In brief all courage, all cohesion, and all soldierly quality had completely gone out of the Federal army. Men who had fought courageously an hour before had become as hares fleeing from pursuing hounds, and their flight knew no halting until they had passed the long bridge into the streets of Washington, where they paused only to gather breath for a still further flight if such should become necessary.
In all this the confusion was increased and multiplied by the presence among the fugitives of a multitude of panic-stricken picnickers – Congressmen, civilians of every sort, and lavishly dressed women – who had gone out in carriages and carryalls to see the spectacle of a Federal army walking over the Confederates, and to follow the fleeing rebels all the way to Richmond, feasting meanwhile upon the champagne, the boned turkey, the sandwiches and the truffled game with which they had so lavishly supplied themselves that the Confederates fed fat for days afterwards upon the provisions that the picnickers abandoned in their flight.
The presence of these people within the lines of a fighting army was in itself a conspicuous illustration of the utterly unmilitary and undisciplined condition of that army.
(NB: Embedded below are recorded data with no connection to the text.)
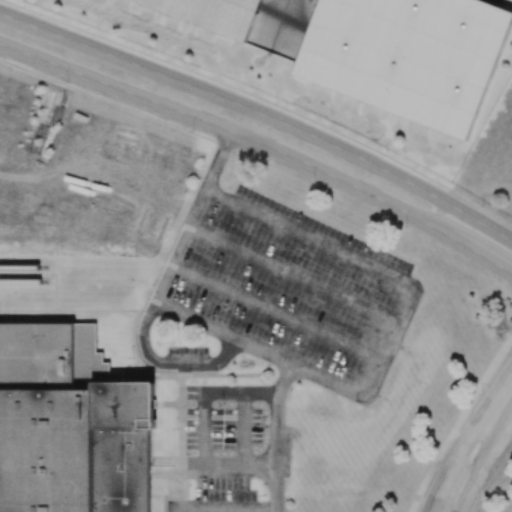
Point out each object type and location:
street lamp: (23, 5)
building: (215, 13)
building: (208, 14)
street lamp: (149, 53)
building: (407, 55)
building: (404, 57)
street lamp: (67, 82)
street lamp: (278, 102)
road: (262, 113)
road: (225, 128)
street lamp: (193, 130)
street lamp: (387, 152)
parking lot: (80, 171)
street lamp: (313, 183)
street lamp: (482, 207)
street lamp: (405, 228)
road: (477, 252)
road: (292, 275)
street lamp: (512, 290)
road: (158, 291)
parking lot: (274, 293)
road: (275, 311)
road: (389, 342)
street lamp: (487, 385)
road: (457, 421)
building: (70, 424)
building: (70, 424)
road: (202, 429)
road: (242, 430)
road: (277, 436)
road: (465, 438)
parking lot: (235, 449)
road: (483, 464)
street lamp: (477, 498)
road: (224, 510)
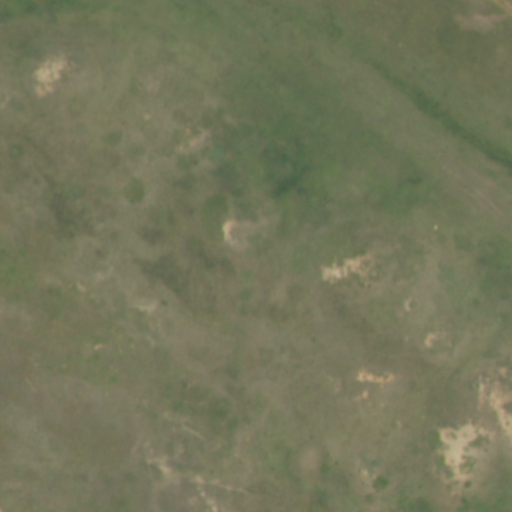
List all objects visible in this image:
road: (506, 4)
Imagine, if it be possible to imagine, such a horde of sightseers attempting to follow Grant into the Wilderness, or Sherman on his march to the Sea! But the war was very young when the battle of Manassas was fought, and so these people were permitted to be there, to add to the completeness of a rout that could never have been equaled in its insanity at any later period of the conflict.
As to the total number of men engaged on either side at Manassas, the statistics are varying and untrustworthy. It is certain that there was no very great or decisive disparity of numbers. The Federal army outnumbered that of the Confederates by only three or four thousand men. General Beauregard has estimated his total force, including the necessary garrison of the works, which of course was not actually engaged, at a total of 29,188 men. According to Dr. Rossiter Johnson, an unusually accurate and conscientious historian on the Northern side whose means of information are of the very best, McDowell's total force, including those detached to guard the line of retreat upon Washington, was about 34,000 men.
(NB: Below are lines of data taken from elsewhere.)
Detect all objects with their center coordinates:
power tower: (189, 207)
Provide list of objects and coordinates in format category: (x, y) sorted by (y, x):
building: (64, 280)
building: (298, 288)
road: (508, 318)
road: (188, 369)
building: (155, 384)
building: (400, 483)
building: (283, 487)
Exact statistics in such a case are of no moment. Where armed mobs, undisciplined, ill-organized, and unused to the strenuous work of war, meet in battle quite other things than numbers are apt to be decisive.
The Federal commanders reported a loss of 470 killed, 1,071 wounded and 1,793 missing – a total loss of 3,334 men. The Confederate loss was officially reported at 387 killed, 1,582 wounded and 13 missing, making a total of 1,982.
If greater attention is here given to this first important battle than to others of larger magnitude to be treated in future pages of this work, it is because of the extraordinary effect the battle had, as will be set forth in the next chapter, and because of the peculiar danger to which the Confederate victory for a time subjected the Federal cause.